Which raises the question, when do you get over it? In America, the black experience here of being forcibly abducted is profoundly different than that of other immigrant groups, who come with culture and family connections more intact. The repercussions of which still clearly resonate, in comparison to the lives of Latinos and Asian populations. And there is no doubt the horrendous rape of resources and peoples perpetrated by the colonial powers stripped nations of their opportunities and dignity.
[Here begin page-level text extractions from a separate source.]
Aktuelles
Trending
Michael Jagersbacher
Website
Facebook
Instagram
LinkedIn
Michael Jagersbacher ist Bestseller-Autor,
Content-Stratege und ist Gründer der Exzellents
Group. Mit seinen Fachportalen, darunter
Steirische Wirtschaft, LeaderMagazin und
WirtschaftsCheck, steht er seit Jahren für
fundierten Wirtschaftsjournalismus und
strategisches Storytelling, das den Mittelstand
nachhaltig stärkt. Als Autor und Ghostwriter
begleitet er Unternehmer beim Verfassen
One can only imagine what the world of South America would have been like if the Spanish and Portuguese had never come -- the diversity of languages and cultures and relationships to the environment. The danger is to romanticize it, for no government or society is immune to bad acts, and there was plenty of war, atrocities and bad acts in indigenous cultures; it's current "indigenous" governments now destroying rainforest rivers.
Human nature doesn't change, it just finds different ways to express itself, from spears and bow and arrow to guns and bombs, in the transcendental cross cultural eternal quest to find a bigger stick. And not all horrors are perpetrated by the western white guys. What about the Poppa Docs, or the Idi Amins, or the Maos and his successors, or a host of others?
6. It's rather ironic to rage against capitalism when the exhibit takes place in venues that reflect great concentrations of wealth and power, both historic, and made affordable by the present. Artists have always needed patrons, from the Médicis to the Rockefellers, and I have to wonder who foots the bill for many of these elaborate and clearly expensive installations and how the artists are compensated for them, well deservedly. And then there are the 800,000 of so "foreigners" who visit the Biennale and support it. Don't get me wrong, I'm grateful for its existence, now in its sixtieth year, just want to put that in context as well. Also, it should be noted how important English is, whatever else it might metaphorically represent in the language of grievances, as the lingua franca which enables vast swaths of the world to communicate, which was critical for putting on a show like the Biennale.
Two years ago I wondered how much the assault on white males filtered through the zeitgeist, how much the backlash to it has explained the phenomena of Trump and right wing ascendants in Europe. This year evokes the further rages against overreaching cultural paradigms, that seem to be infecting academia and so-called progressive left organizations at the expense of large groups feeling betrayed and ignored. This is not a claim for right, wrong, or justification, but an observation on how these cultural phenomenon can infiltrate our societies and impact our politics, from MAGA rallies to academia.
The world of human nature has much to answer for, but that requires asking better questions, not raising ignorance to an art form.